Regardless of the order in which constructor arguments are specified, process() always executes enabled steps in this sequence:

  1. Normalize — establish a canonical Unicode form before any character-level operation.
  2. Confusables — resolve homoglyphs while characters are still in their original script (confusable mapping operates on Unicode, not ASCII).
  3. Demojize — expand emoji to text before transliteration would drop them.
  4. Strip accents — NFD decompose + remove combining marks.
  5. Transliterate — Unicode → ASCII.
  6. Fold case — after transliteration so it operates on ASCII/Latin output.
  7. Strip control — remove control characters (U+0000–U+001F except tab/newline, U+007F–U+009F).
  8. Strip zero-width — remove zero-width spaces, joiners, and invisible math operators.
  9. Collapse whitespace — final cleanup of whitespace runs. When combined with strip_control/strip_zero_width, uses an optimized single-pass implementation.

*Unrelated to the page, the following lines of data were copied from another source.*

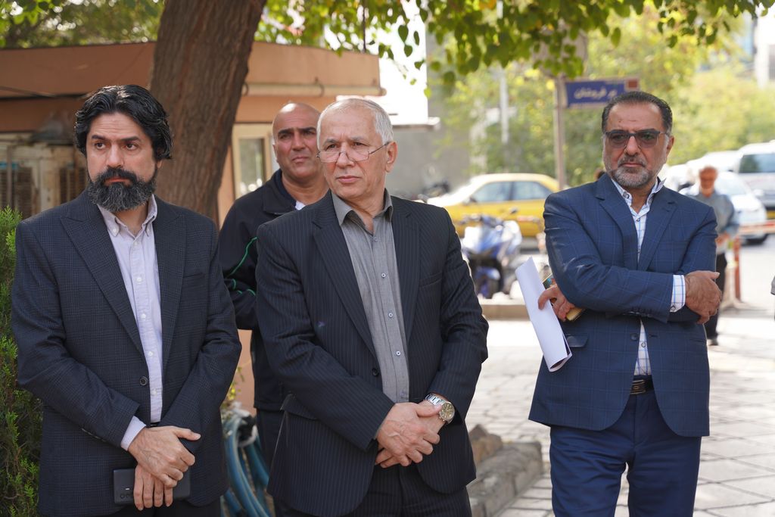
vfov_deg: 19.5
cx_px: 388
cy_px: 258
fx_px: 1507
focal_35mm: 70
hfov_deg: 28.8
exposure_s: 1/160
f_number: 4
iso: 200
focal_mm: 70
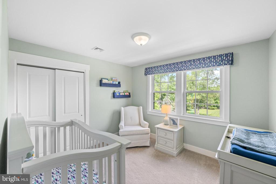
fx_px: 107
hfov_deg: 104.2
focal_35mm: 14
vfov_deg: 81.2
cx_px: 138
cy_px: 92
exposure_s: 1/125
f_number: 5.6
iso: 1250
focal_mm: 14
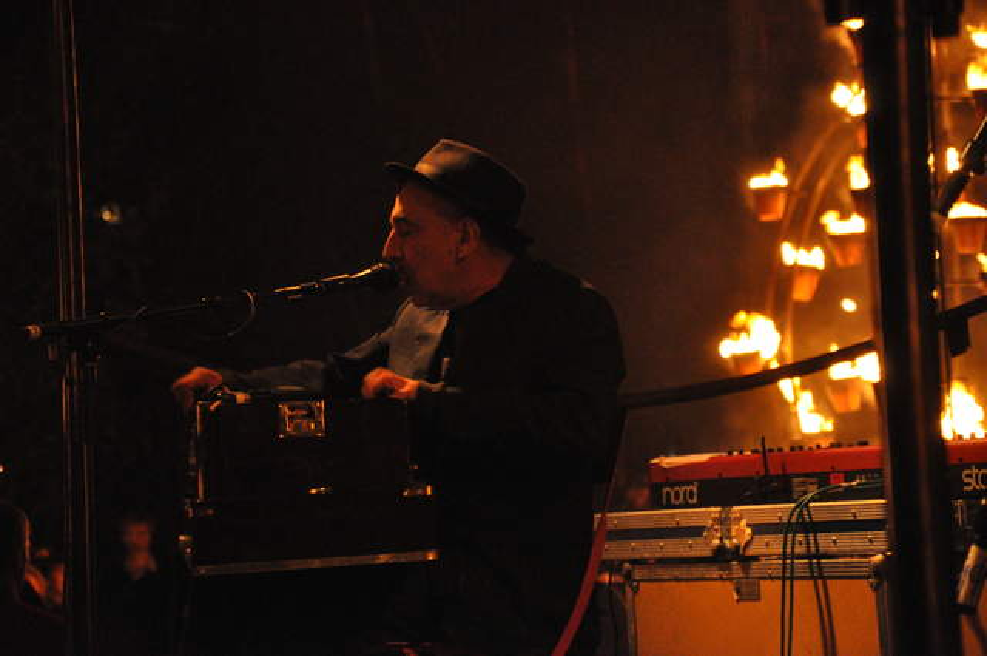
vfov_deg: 9.9
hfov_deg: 14.9
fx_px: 3779
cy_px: 328
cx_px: 494
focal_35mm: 138
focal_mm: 92
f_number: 5.6
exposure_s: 1/30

Why this order matters: confusable normalization must precede transliteration because the confusable table maps Unicode→Unicode (Cyrillic а → Latin a), and transliteration would destroy the script distinction. Demojize must precede transliteration because transliteration would drop emoji codepoints (they have no ASCII mapping). Case folding comes after transliteration so that language-specific transliterations (e.g., German ü → ue) are folded correctly.

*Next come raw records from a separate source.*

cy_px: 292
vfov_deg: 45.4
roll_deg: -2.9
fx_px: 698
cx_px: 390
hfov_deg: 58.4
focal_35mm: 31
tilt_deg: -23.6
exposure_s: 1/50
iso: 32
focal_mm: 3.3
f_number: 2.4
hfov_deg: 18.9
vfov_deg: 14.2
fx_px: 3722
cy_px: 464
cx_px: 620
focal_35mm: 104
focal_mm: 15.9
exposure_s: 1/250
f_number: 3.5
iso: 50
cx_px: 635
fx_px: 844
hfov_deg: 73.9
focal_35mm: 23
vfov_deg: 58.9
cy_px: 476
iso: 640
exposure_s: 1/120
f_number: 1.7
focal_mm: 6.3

The user cannot reorder steps in TextPipeline. If custom ordering is needed, the Text builder or direct function composition (fold_case(transliterate(text))) should be used instead.

All-Rust execution

process() runs entirely in Rust. Each step calls the Rust implementation directly (transliterate::transliterate_impl, normalize::_normalize, etc.) without re-entering Python. This eliminates N-1 PyO3 boundary crossings for an N-step pipeline compared to calling the Python functions sequentially.

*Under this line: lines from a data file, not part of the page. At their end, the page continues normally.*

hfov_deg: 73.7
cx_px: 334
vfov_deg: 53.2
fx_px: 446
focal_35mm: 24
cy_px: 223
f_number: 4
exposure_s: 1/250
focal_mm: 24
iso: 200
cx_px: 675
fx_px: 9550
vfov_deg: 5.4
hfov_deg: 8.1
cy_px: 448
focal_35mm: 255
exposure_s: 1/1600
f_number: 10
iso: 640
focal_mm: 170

The demojize step uses emoji::demojize_rust() — a Python-provider-free variant — to avoid acquiring the GIL for provider lookups during pipeline execution.

Configuration capture

All configuration is captured at construction time. The normalize_form, lang (including "auto" for script-based detection), and strict_iso9 are stored as struct fields. When lang="auto", language resolution happens at call time inside transliterate_impl() — each input string's dominant script is detected and mapped to a language code. The strip_control and strip_zero_width options are encoded directly into the bitflag set as STRIP_CONTROL and STRIP_ZERO_WIDTH flags. The constructor validates the normalization form string eagerly (rejecting invalid values immediately) so that process() never encounters bad configuration at call time.

This makes TextPipeline safe to share across threads (it implements Send via PyO3's #[pyclass]) and efficient for repeated calls — there is no per-call configuration parsing.

Intended use pattern

from translit import TextPipeline

pipe = TextPipeline(
    normalize="NFC",
    transliterate=True,
    fold_case=True,
    collapse_whitespace=True,
    lang="de",
)

# Process thousands of records with one object
results = [pipe(record) for record in dataset]

The pipeline object is created once and called many times. For processing lists of strings, pass a list[str] directly to transliterate() or slugify() — this processes all strings in a single PyO3 boundary crossing, amortizing the per-item overhead.